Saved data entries
+++++

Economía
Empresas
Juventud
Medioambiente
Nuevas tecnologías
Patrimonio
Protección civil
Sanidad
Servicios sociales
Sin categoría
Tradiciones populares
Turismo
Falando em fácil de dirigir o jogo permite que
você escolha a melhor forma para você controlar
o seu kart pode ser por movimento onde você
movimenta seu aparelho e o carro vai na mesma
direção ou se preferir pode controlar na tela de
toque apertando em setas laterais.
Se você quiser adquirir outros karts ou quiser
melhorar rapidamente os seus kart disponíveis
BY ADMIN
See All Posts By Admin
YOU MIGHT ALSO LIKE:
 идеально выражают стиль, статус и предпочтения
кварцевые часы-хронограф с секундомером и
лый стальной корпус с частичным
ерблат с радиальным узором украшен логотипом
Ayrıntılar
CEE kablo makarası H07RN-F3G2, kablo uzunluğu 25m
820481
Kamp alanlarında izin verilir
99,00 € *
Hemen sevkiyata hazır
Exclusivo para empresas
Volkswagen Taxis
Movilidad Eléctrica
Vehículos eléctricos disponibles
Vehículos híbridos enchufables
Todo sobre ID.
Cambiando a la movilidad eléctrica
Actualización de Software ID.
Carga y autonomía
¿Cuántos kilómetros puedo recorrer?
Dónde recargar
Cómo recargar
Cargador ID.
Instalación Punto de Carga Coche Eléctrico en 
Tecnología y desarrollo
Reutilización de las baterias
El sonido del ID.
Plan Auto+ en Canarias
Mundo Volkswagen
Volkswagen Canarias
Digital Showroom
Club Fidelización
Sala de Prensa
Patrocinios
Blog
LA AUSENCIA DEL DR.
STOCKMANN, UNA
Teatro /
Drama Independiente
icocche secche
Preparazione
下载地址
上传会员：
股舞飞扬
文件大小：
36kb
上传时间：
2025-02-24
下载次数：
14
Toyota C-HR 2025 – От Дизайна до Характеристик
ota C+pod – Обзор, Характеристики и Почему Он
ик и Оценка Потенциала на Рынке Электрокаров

+++++

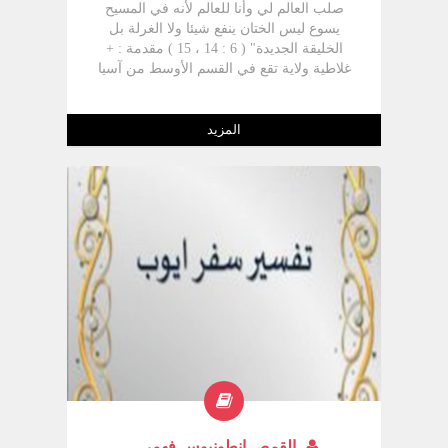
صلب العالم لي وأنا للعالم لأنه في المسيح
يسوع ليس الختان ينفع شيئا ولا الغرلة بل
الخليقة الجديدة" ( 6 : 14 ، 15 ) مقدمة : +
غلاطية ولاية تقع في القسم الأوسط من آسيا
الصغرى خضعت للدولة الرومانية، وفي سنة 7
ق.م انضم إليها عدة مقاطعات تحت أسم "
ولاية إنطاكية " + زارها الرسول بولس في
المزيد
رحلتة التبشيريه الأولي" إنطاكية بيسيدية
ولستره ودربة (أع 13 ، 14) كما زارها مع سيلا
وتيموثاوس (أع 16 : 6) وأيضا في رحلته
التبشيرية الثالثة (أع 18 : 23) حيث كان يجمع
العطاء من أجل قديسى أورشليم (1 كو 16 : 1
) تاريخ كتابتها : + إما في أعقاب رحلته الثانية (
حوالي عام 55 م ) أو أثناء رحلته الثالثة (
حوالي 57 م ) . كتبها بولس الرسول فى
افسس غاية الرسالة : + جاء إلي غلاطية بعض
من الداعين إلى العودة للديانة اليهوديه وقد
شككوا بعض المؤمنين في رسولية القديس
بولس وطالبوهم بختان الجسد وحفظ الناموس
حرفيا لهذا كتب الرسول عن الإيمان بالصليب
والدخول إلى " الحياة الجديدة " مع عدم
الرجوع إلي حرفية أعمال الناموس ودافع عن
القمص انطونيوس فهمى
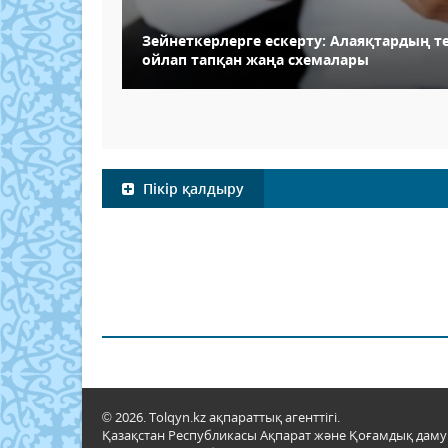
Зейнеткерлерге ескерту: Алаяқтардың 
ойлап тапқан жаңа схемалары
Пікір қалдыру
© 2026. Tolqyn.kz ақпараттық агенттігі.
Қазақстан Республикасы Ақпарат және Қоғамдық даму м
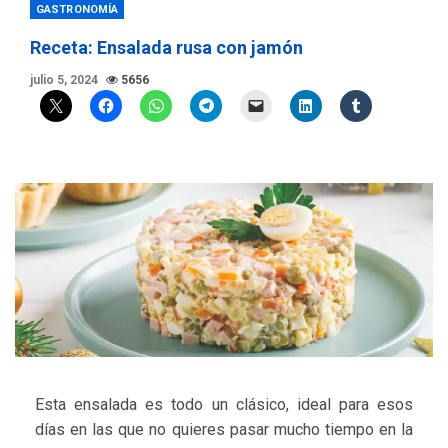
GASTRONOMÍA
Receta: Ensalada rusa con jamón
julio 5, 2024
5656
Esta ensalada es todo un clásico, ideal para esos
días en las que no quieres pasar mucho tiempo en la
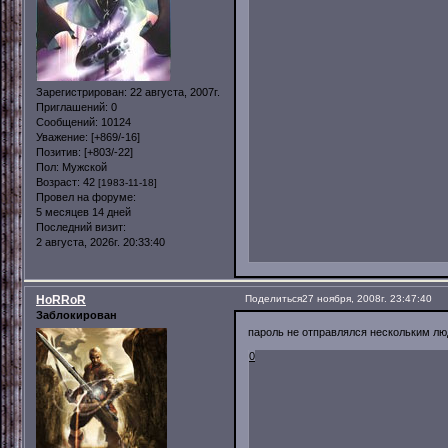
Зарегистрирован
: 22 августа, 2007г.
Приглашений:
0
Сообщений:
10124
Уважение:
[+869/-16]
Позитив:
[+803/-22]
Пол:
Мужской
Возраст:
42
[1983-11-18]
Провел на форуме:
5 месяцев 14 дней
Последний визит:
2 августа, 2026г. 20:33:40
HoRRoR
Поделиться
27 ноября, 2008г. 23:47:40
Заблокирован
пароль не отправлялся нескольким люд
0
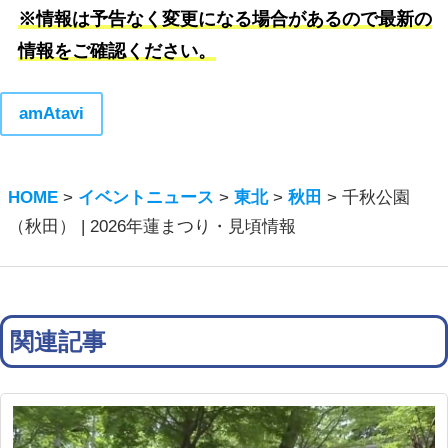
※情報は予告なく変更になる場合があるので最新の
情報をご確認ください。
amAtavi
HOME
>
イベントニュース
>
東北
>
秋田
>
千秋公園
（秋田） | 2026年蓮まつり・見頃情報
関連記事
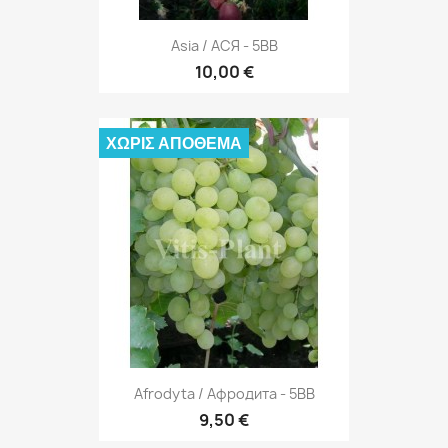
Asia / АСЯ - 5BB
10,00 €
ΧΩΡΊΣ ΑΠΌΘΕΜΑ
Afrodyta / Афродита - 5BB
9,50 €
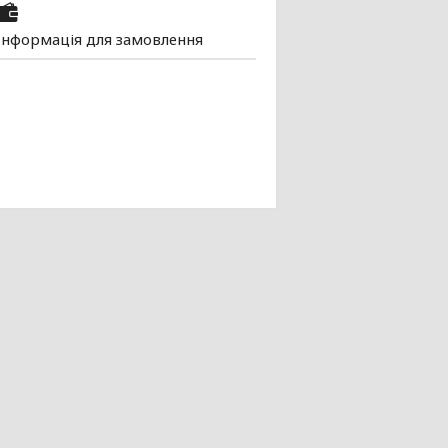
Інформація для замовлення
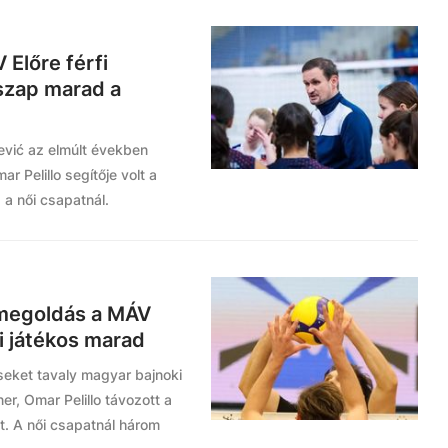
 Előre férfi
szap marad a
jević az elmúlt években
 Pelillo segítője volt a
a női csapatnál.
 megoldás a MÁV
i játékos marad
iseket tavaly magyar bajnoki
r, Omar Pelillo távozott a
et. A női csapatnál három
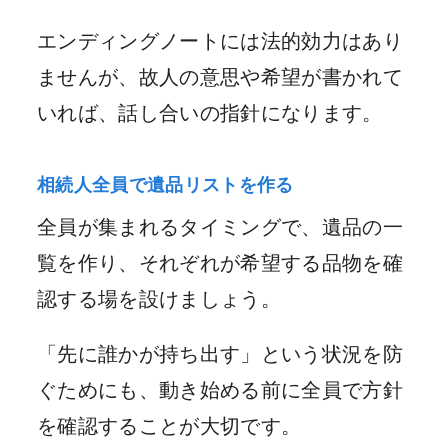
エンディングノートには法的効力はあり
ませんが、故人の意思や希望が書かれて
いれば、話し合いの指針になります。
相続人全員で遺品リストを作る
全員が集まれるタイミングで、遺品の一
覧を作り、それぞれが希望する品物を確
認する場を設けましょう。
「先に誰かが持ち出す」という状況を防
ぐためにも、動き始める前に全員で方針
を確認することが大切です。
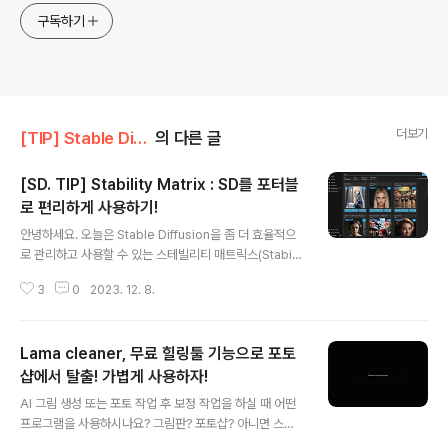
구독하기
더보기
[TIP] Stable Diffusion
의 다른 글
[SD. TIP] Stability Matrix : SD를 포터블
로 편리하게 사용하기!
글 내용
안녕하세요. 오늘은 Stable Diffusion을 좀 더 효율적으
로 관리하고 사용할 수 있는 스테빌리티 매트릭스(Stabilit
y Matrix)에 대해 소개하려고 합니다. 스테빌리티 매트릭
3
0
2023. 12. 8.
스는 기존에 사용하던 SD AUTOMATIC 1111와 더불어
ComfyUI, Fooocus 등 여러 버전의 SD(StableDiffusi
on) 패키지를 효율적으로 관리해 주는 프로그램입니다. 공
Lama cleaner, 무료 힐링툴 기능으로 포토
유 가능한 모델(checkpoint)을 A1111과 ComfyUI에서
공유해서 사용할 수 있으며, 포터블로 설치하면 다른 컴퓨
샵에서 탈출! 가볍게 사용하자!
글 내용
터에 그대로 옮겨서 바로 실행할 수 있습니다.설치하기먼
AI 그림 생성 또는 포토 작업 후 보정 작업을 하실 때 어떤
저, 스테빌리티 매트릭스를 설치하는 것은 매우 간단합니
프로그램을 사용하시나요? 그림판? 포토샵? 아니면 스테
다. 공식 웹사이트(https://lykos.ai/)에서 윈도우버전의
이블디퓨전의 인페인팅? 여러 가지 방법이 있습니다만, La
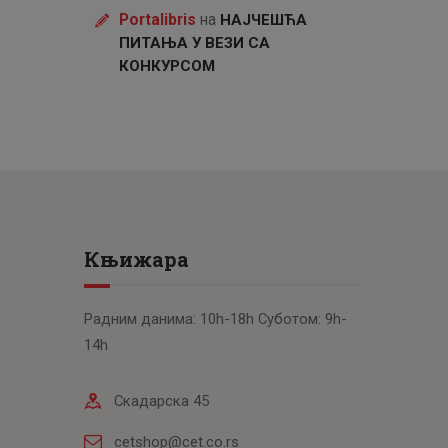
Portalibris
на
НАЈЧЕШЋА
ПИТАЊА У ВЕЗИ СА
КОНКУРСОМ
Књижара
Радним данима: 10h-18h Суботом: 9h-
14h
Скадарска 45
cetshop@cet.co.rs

+++++

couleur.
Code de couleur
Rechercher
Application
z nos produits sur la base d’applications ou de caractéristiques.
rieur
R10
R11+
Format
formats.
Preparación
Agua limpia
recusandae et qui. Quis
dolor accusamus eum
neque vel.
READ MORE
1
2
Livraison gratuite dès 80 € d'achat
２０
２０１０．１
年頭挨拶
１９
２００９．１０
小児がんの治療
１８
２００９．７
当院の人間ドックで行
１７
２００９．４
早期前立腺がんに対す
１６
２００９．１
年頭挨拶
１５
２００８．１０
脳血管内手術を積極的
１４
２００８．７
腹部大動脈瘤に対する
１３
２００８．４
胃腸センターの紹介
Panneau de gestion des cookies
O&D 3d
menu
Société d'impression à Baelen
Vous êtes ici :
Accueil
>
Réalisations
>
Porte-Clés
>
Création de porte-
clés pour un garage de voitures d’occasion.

+++++

Can you write out, word for word, the part of the material that opens with the line containing "エンディングノートには法的効力はあり" and closes with the line containing "cetshop@cet.co.rs", both of those lines included? Leave the pictures out of your answer.

エンディングノートには法的効力はあり
ませんが、故人の意思や希望が書かれて
いれば、話し合いの指針になります。
相続人全員で遺品リストを作る
全員が集まれるタイミングで、遺品の一
覧を作り、それぞれが希望する品物を確
認する場を設けましょう。
「先に誰かが持ち出す」という状況を防
ぐためにも、動き始める前に全員で方針
を確認することが大切です。
구독하기
더보기
[TIP] Stable Diffusion
의 다른 글
[SD. TIP] Stability Matrix : SD를 포터블
로 편리하게 사용하기!
글 내용
안녕하세요. 오늘은 Stable Diffusion을 좀 더 효율적으
로 관리하고 사용할 수 있는 스테빌리티 매트릭스(Stabilit
y Matrix)에 대해 소개하려고 합니다. 스테빌리티 매트릭
3
0
2023. 12. 8.
스는 기존에 사용하던 SD AUTOMATIC 1111와 더불어
ComfyUI, Fooocus 등 여러 버전의 SD(StableDiffusi
on) 패키지를 효율적으로 관리해 주는 프로그램입니다. 공
Lama cleaner, 무료 힐링툴 기능으로 포토
유 가능한 모델(checkpoint)을 A1111과 ComfyUI에서
공유해서 사용할 수 있으며, 포터블로 설치하면 다른 컴퓨
샵에서 탈출! 가볍게 사용하자!
글 내용
터에 그대로 옮겨서 바로 실행할 수 있습니다.설치하기먼
AI 그림 생성 또는 포토 작업 후 보정 작업을 하실 때 어떤
저, 스테빌리티 매트릭스를 설치하는 것은 매우 간단합니
프로그램을 사용하시나요? 그림판? 포토샵? 아니면 스테
다. 공식 웹사이트(https://lykos.ai/)에서 윈도우버전의
이블디퓨전의 인페인팅? 여러 가지 방법이 있습니다만, La
Portalibris
на
НАЈЧЕШЋА
ПИТАЊА У ВЕЗИ СА
КОНКУРСОМ
Књижара
Радним данима: 10h-18h Суботом: 9h-
14h
Скадарска 45
cetshop@cet.co.rs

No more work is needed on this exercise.